4 units - Spring Quarter

Lecture: 3 hours

Discussion: 1 hour

Prerequisite: Course 140A

Grading: Letter

Catalog Description: Electrical properties, design, models, and advanced concepts for MOSFET and bipolar devices. Introduction to junction field effect transistors (JFETs, MESFETs) and hetero-junction bipolar transistors (HBTs). Fundamentals of photonic devices, including solar cells, photodetectors, LEDs and semiconductor lasers.

Relationship to Outcomes:
Students who have successfully completed this course should have achieved:

Expanded Course Description:

1. Semiconductor Physics
   1. Atomic bonding, impurities and defects
   2. Diffusion and Field in a graded-impurity region
   3. Hall Effect
2. Carrier Behavior
   1. Excess carriers and quasi-Fermi levels
   2. Ambipolar transport
   3. Scattering and lifetime mechanisms
   4. Surface and interface effects
3. Advanced MOS concepts
   1. Scaling and scaling theory
   2. Small-feature MOS effects
   3. Fabrication methods and associated phenomena
   4. Simulation models
4. Advanced Bipolar Junction Transistor concepts
   1. Non-idealities of p-n junctions
   2. Kirk effect and other second-order phenomena
   3. Fabrication technologies and consequences on performance
   4. Switching behavior, charge storage, frequency limitations
5. Other Junction Devices and Phenomena
   1. Heterojunctions
   2. Thyristors and SCR devices
   3. Latchup
6. Photonics
   1. Optical absorption
   2. Photovoltaics and solar cells
   3. Photoconductors and photodetectors
   4. Light-emitting diodes
   5. Semiconductor lasers

Textbook: D. Neamen, Semiconductor Physics and Devices, McGraw-Hill.

Engineering Design Statement:
Either a Bipolar or MOS open-ended design project may be included in this course. Students will be given a set of specifications for the transistor and will be required to demonstrate a design which meets the specifications.

Professional Component: Engineering Breadth
Engineering Science: 3 units
Engineering Design: 1 unit

* _Work required_
List the six main numbered topics in the Expanded Course Description of the course description above.

* _Given entries_
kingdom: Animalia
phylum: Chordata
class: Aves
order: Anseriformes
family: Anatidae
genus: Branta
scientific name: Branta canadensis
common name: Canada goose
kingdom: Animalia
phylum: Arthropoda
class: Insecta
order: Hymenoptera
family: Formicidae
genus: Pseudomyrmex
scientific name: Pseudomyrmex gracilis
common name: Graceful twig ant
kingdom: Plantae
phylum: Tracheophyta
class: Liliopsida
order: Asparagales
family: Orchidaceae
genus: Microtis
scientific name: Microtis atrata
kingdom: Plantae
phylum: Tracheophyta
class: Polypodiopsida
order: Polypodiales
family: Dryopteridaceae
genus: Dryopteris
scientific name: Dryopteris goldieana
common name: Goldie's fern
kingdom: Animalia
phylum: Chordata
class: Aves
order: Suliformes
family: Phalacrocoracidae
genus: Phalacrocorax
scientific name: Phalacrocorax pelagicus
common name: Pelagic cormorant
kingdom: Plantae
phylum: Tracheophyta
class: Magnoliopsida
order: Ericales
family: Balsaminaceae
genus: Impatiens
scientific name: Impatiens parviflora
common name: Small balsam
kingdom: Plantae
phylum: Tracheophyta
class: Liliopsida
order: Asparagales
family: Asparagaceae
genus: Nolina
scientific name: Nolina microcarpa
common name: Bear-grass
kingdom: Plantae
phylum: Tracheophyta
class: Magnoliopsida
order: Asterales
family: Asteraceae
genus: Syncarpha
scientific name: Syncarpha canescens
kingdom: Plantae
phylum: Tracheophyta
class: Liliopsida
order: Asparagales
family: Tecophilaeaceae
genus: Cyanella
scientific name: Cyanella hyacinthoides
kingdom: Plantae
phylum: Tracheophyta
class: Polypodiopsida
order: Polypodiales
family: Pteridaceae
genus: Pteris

* _Exercise output_
1. Semiconductor Physics
2. Carrier Behavior
3. Advanced MOS concepts
4. Advanced Bipolar Junction Transistor concepts
5. Other Junction Devices and Phenomena
6. Photonics